Take care of your wellbeing first thing in the morning so you can dive into your day with a clear mind.
“If you win the morning, you can win the day,” says Juris Doctor student Vee Koloamatangi-Lamipeti.
An active start is a great way to set yourself up for a productive day. Begin your morning with exercise or a gentle walk, squeeze in 10 minutes of meditation and enjoy a healthy breakfast before you settle into study.
“Setting up a schedule will help you organise your time so much better,” says Master of Teaching student Wesley Lai.
Setting a goal or a theme for each study block will help you to stay focused, while devoting time across a variety of subjects will ensure you've covered off as much as possible. Remember to keep your schedule realistic and avoid over-committing your time.
Adds Wesley, “Make sure to schedule in some free time for yourself as well!”
“Make studying a habit,” recommends Alvin Chung, who is currently undertaking a Bachelor of Arts and Bachelor of Laws.
With enough time and commitment, sitting down to study will start to feel like second nature rather than a chore.
“Do it every day and you’ll be less likely to procrastinate because it’s part of your life’s daily motions,” says Alvin.
Revising an entire year of learning can seem like an insurmountable task, which is why it’s so important to break down your priorities and set easy-to-achieve goals.
“I like to make a realistic to-do list where I break down big tasks into smaller chunks,” says Bachelor of Arts and Advanced Studies student Dannii Hudec.
“It’s also really important to reward yourself after you complete each task to keep yourself motivated.”
Treat yourself after each study block with something to look forward to, such as a cup of tea, a walk in the park with a friend or an episode of your latest Netflix obsession.
With so many distractions at our fingertips, it can be hard to focus on the task at hand. If you find yourself easily distracted, an “out of sight, out of mind” approach might do the trick.

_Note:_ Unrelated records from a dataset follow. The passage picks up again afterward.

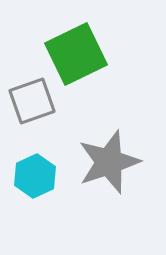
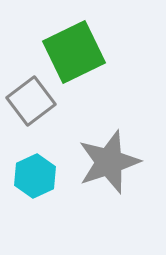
green square: moved 2 px left, 2 px up
gray square: moved 1 px left; rotated 18 degrees counterclockwise
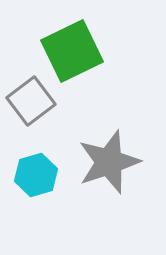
green square: moved 2 px left, 1 px up
cyan hexagon: moved 1 px right, 1 px up; rotated 9 degrees clockwise
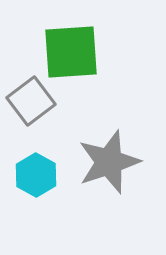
green square: moved 1 px left, 1 px down; rotated 22 degrees clockwise
cyan hexagon: rotated 15 degrees counterclockwise
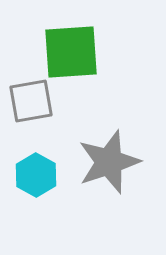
gray square: rotated 27 degrees clockwise
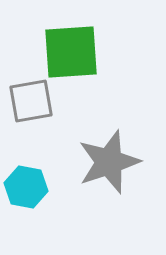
cyan hexagon: moved 10 px left, 12 px down; rotated 18 degrees counterclockwise
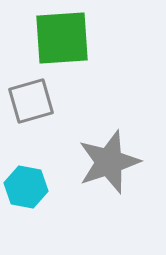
green square: moved 9 px left, 14 px up
gray square: rotated 6 degrees counterclockwise
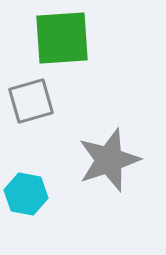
gray star: moved 2 px up
cyan hexagon: moved 7 px down
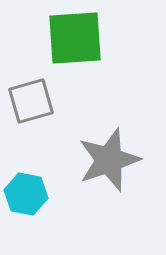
green square: moved 13 px right
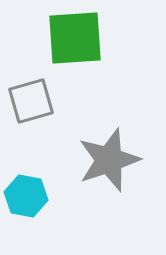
cyan hexagon: moved 2 px down
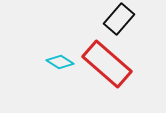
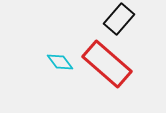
cyan diamond: rotated 20 degrees clockwise
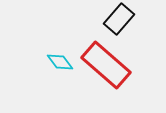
red rectangle: moved 1 px left, 1 px down
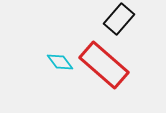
red rectangle: moved 2 px left
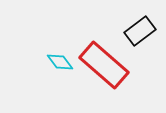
black rectangle: moved 21 px right, 12 px down; rotated 12 degrees clockwise
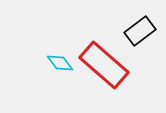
cyan diamond: moved 1 px down
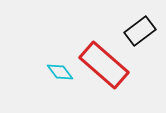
cyan diamond: moved 9 px down
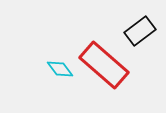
cyan diamond: moved 3 px up
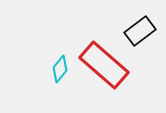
cyan diamond: rotated 76 degrees clockwise
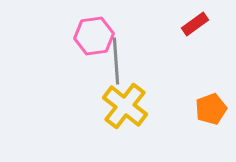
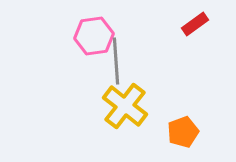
orange pentagon: moved 28 px left, 23 px down
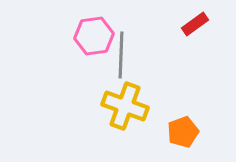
gray line: moved 5 px right, 6 px up; rotated 6 degrees clockwise
yellow cross: rotated 18 degrees counterclockwise
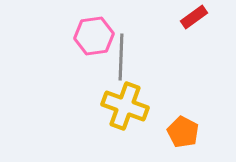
red rectangle: moved 1 px left, 7 px up
gray line: moved 2 px down
orange pentagon: rotated 24 degrees counterclockwise
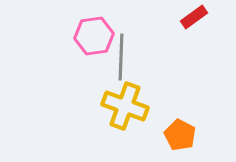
orange pentagon: moved 3 px left, 3 px down
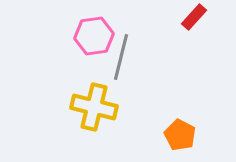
red rectangle: rotated 12 degrees counterclockwise
gray line: rotated 12 degrees clockwise
yellow cross: moved 31 px left, 1 px down; rotated 6 degrees counterclockwise
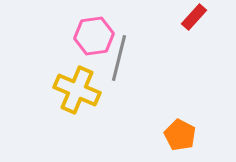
gray line: moved 2 px left, 1 px down
yellow cross: moved 17 px left, 17 px up; rotated 9 degrees clockwise
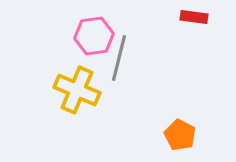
red rectangle: rotated 56 degrees clockwise
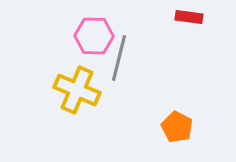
red rectangle: moved 5 px left
pink hexagon: rotated 9 degrees clockwise
orange pentagon: moved 3 px left, 8 px up
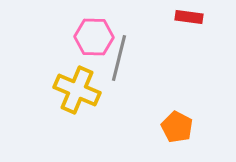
pink hexagon: moved 1 px down
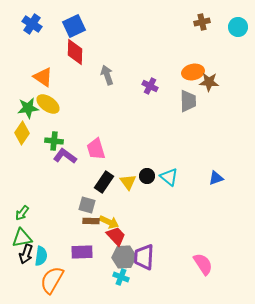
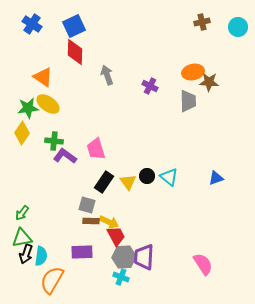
red trapezoid: rotated 15 degrees clockwise
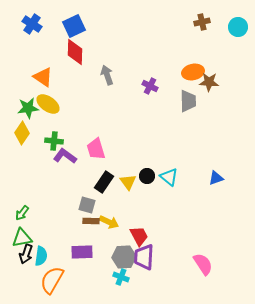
red trapezoid: moved 23 px right
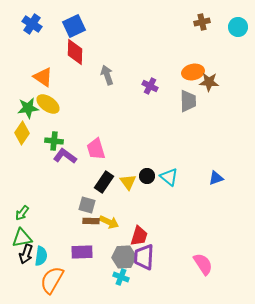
red trapezoid: rotated 45 degrees clockwise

“What helps me is to block social media on my laptop. I put my phone outside of my room when I study, or I give it to my sister or a friend to hide,” says Bachelor of Commerce and Bachelor of Laws student Caitlin Douglas.
While parting ways with your phone for a few hours may seem horrifying, it can be an incredibly effective way to stay on task.
“It really helps me to smash out the work and get my tasks done,” affirms Caitlin.
Think of the HSC period as a marathon rather than a sprint. It might be tempting to cram every single day but pacing out your study time will help to preserve your endurance.
“Don’t do the work for tomorrow if you finish today’s work early,” suggests Daniel Kim, who is currently undertaking a Bachelor of Commerce and Advanced Studies.
“Enjoy the rest of your day and save the energy for tomorrow,” he recommends.
Savouring your downtime will help you to avoid burning out before hitting the finish line.
Sleep is one of your greatest allies during exam season.
“I’ve found that a good night’s sleep always helps with concentration and memory consolidation,” says Bachelor of Science (Medical Science) student Yasodara Puhule-Gamayalage.
We all know we need to be getting around 8 hours of sleep a night to perform at our best, but did you know the quality of sleep also matters? You can help improve the quality of your sleep with some simple tweaks to your bedtime routine.
“Avoid caffeine in the 6 hours leading up to sleep, turn off screens an hour before going to bed, and go to bed at the same time every night,” suggests Yasodara.
With exam dates looming and stress levels rising, chances are high that you might have a bad day (or a few!) during the HSC period.
According to Bachelor of Arts and Advanced Studies student Amy Cooper, the best way to handle those bad days is to show yourself some kindness.
“I know that if I’m in a bad state of mind or having a bad day, I’m not going to be able to produce work that I’m proud of,” she says.
For Amy, the remedy for a bad day is to take some time to rest and reset.
“It’s much more productive in the long run for me to go away, do some things I love, and come back with a fresh mind.”
Immerse yourself in a mentally nourishing activity such as going for a bushwalk, cooking your favourite meal, or getting stuck into a craft activity.
If you feel completely overwhelmed, know you're not alone. Reach out to a friend, family member or teacher for a chat when you need support.